Saya merasakan keramah-tamahan yang khas.
Ia tak mampu berpamitan kepada saya, sekalipun saya juga menangkap kekhawatirannya atas kerja rekan-rekan yang bertumpuk karena ia saya ajak berbincang.
Saya coba kembali mencairkan suasana, “Sudah banyak teman di sini mas, selain teman-teman Mato?”
“Ada mas. Saya punya teman yang pelanggan disini. Kenal (lalu) sekarang akrab. Saya sering main ke kosannya,” ia seolah menahan sesuatu.

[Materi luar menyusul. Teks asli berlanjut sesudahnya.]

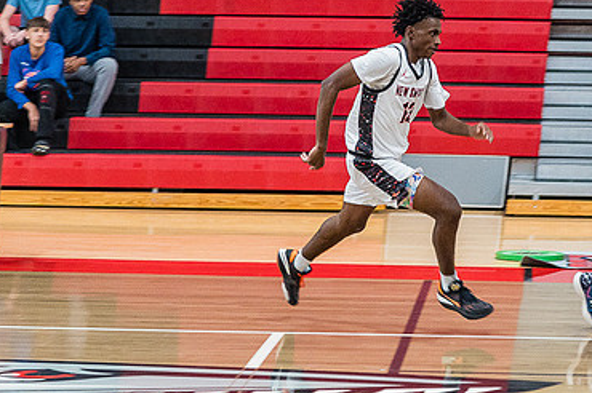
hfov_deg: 10.9
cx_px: 354
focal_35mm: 188
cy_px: 133
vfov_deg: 7.3
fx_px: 3089
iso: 5000
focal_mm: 120
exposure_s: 1/320
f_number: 4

Tak lama kemudian.
“Tapi jarang yang cewek, Mas,” seketika tawa kami meledak bersamaan.
Seperti Hairuddin, para pekerja di Mato Kopi juga menebarkan aura keramahan otentik Madura. Setiap pengunjung laki-laki, selalu disapa ‘Cak’. Sebutan ini, di tanah asal mereka, menandakan penghormatan yang besar.
Lebih jauh lagi, setiap pegawai juga selalu berusaha untuk membuka percakapan dengan pengunjung. Sejauh mata saya menyapu pandangan, beberapa lingkaran pengunjung selalu meriah. Meriah oleh kejenakaan para pekerja Mato Kopi yang setiap hari Sabtu dan Minggu selalu diwajibkan memakai baju batik.
Tidak seperti keramahan palsu ala pasar modern. Para pekerja di sini sering ikut tertawa ngakak dengan para pengunjung. Tidak ada sekat tebal yang dibangun oleh mereka yang bekerja di ‘tempatnya pecandu’ ini. Nampaknya hal ini juga disadari oleh para pelanggan.
Mendung datang. Sore pun semakin tua. Akhirnya Hairuddin saya persilahkan untuk kembali bekerja, sambil meminta maaf dan berterima kasih sudah menemani saya mengobrol.
Setelah menyesap habis kopi di cangkir saya, menyisakan hanya ampasnya, saya bersiap pergi. Saya sengaja melewati meja kasir sembari kepala saya sedikit melongok ke dalam. Tak lama, suara kencang, seperti membentak, sampai di telinga saya.
“Kaso’on Cak,” ujar beberapa orang dari dalam dapur berbarengan. Terima kasih.
Saya tersenyum, sudah saya duga. Sambil beranjak naik ke motor, “Dhe-padhe Cak,” sahut saya tak kalah keras. Terima kasih kembali.